After a change of clothes I headed down to the River to take the Maid of the Mist boat tour which passes close to the American, the Bridal Veil and the Horseshoe Falls, the three waterfalls that make up Niagara Falls. Unlike most of the passengers, I chose not to wear the plastic poncho they gave me. Given how hot it was, the cool mist produced by the Falls was most welcome and I soon dried off. I was more impressed by the Falls than I thought I would be. The mist combined with the bright sun ensured that there was a good permanent rainbow. A secondary rainbow was also visible which made it a double rainbow. There is no doubt about it. Niagara Falls is amazing. It seems that Takakkaw Falls in Yoho must now take second place in my ratings, although the setting of the latter is better, for reasons which become apparent below.
I continued exploring the Canadian side of the River, taking a close look at the Skylon Tower (not worth going up as only a mere 520 ft high) before returning to the Hostel through Niagara Falls town centre - if this is a fair description. The town centre is actually more like an amusement arcade, with all the flashing lights, gambling machines, burger bars and a funfair. I went back to have a look at it lit up in the late evening, but it wasn't up to Times Square or Las Vegas standards. There was a Harley Davidson shop open, however, and the shop assistant kindly took a picture of me on a Harley. So I got to sit on one after all, even though I didn't go anywhere.
The following day I hired a bicycle and rode roughly 17 miles north alongside the river to Niagara-on-the-Lake. This was a much more pleasant place than the town of Niagara Falls. There are two forts here: Fort George which fell to the Americans in the war of 1812 and was subsequently recaptured by the British, and Fort Mississauga which was built by the British as a stronger replacement.

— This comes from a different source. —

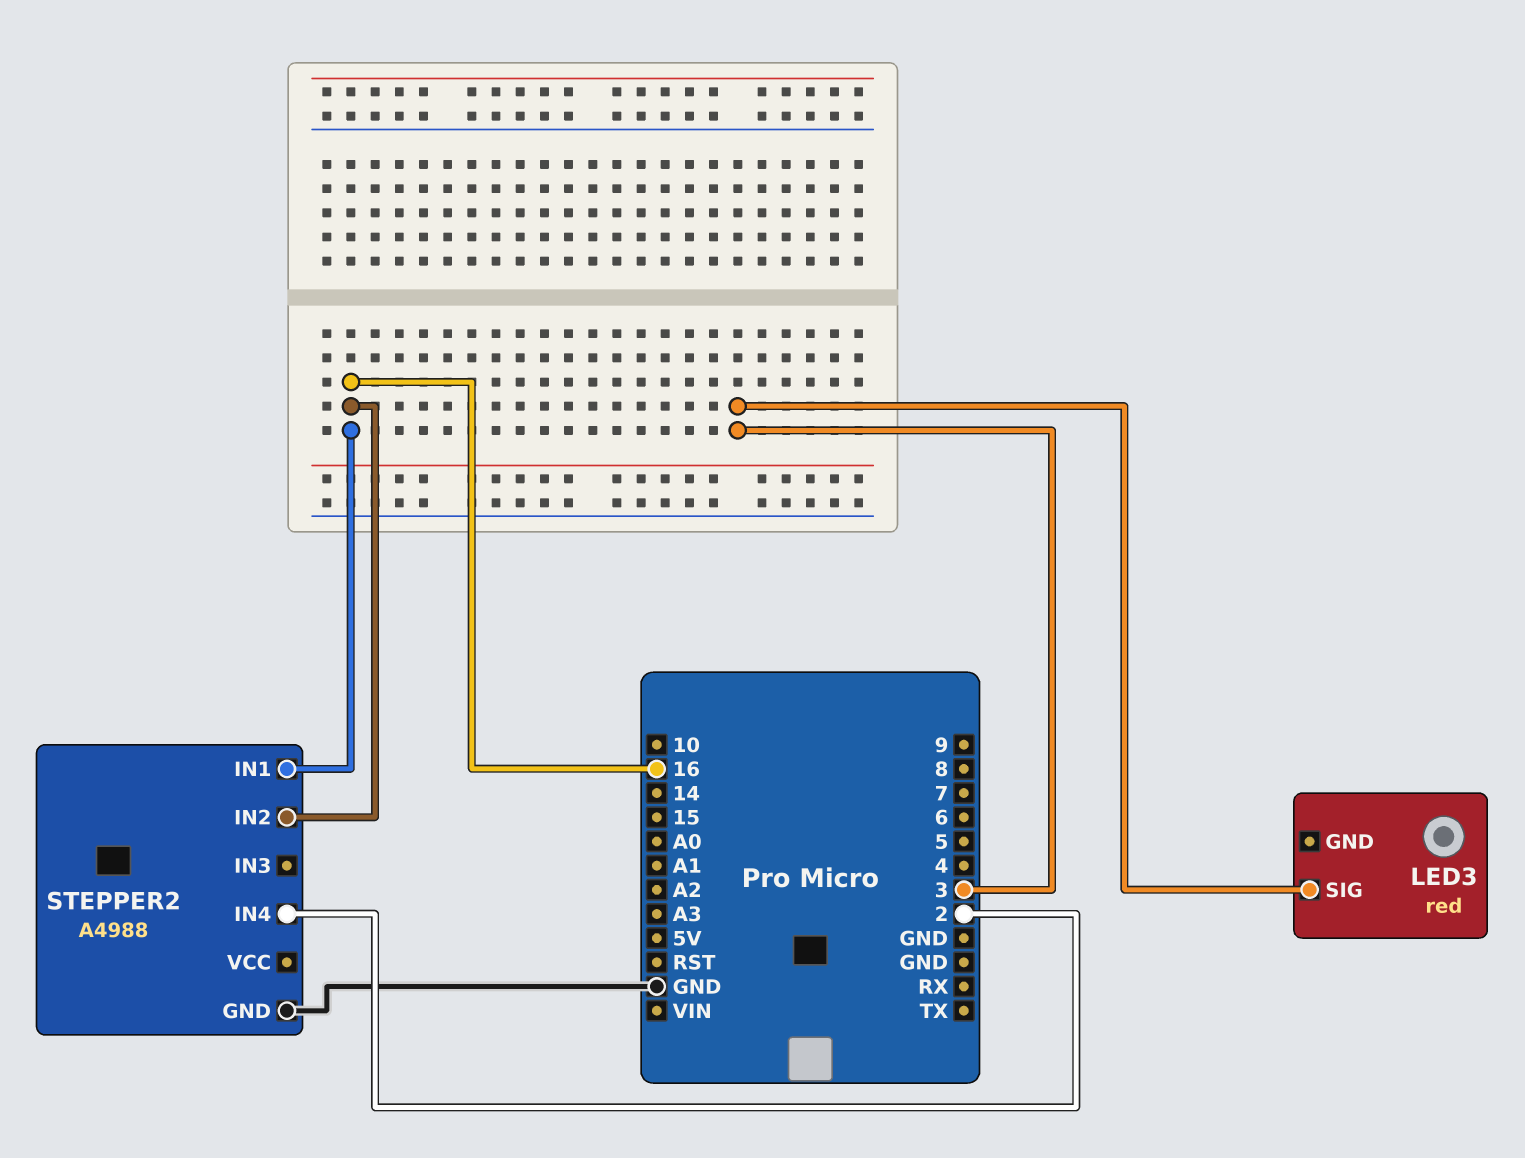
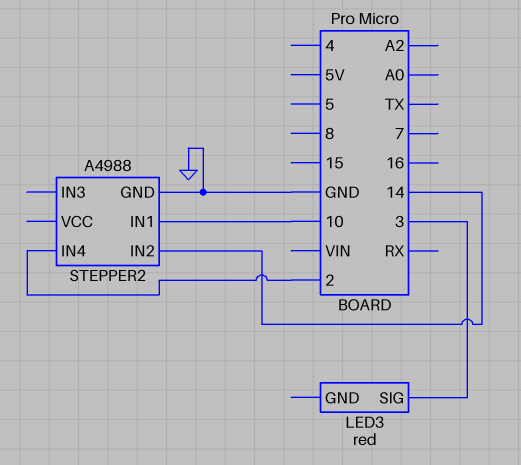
STEPPER2 pin IN1: 16 -> 10
STEPPER2 pin IN2: 16 -> 14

I hadn't realised this was a major wine growing region until I got here, so on my return journey I stopped by the Jackson-Triggs and the Inniskillin Wineries. I received tasters from both, including some very sweet Icewine served by Sue at the latter. I didn't drink enough to make me wobble on the bike though.
The roads in this area were laid out on a grid system, as I had seen many times in North America. What was unusual were the road names. East to west roads are called Line 1 Road, Line 2 Road, Line 3 Road, etc. and the north to south roads Concession 1 Road, Concession 2 Road, Concession 3 Road, etc. I understand that the terms arise from when land was conceded to farmers by the Crown.
Back in Niagara Falls I had planned to see the waterfalls at night when they are illuminated with coloured lights. On this particular night there was also a firework display. I wasn't sure what the special event was. Perhaps it was for me? As it happens, the display turned out to be a regular thing on Fridays and Sundays.
I was up early on the Saturday as I wanted to depart the Hostel before 8.00am and walk back to the USA across the Rainbow Bridge before a queue built up at the border crossing. I needn't have worried as I went almost straight through, leaving me with lots of time to explore the US side of the Falls. The Tourist Information Center let me leave my luggage with them as I walked all the way around Goat Island. This gave me a different perspective of the three waterfalls. Whereas from the Canadian side you can appreciate the beauty of them, from the US side it is the power of the water that is apparent. The water flow and the noise, even well back from the Falls, are incredible and I doubt that anyone falling in could avoid going over.
I picked up my luggage and walked with it to the Niagara Amtrak Station on the US side. It was a long walk, made longer because of my supermarket detour to buy food for the nearly nine and a half hour rail journey ahead. My shoulder ached from carrying my bag but the train to New York City was waiting for me when I got there. I would be back at Tam's place again that evening.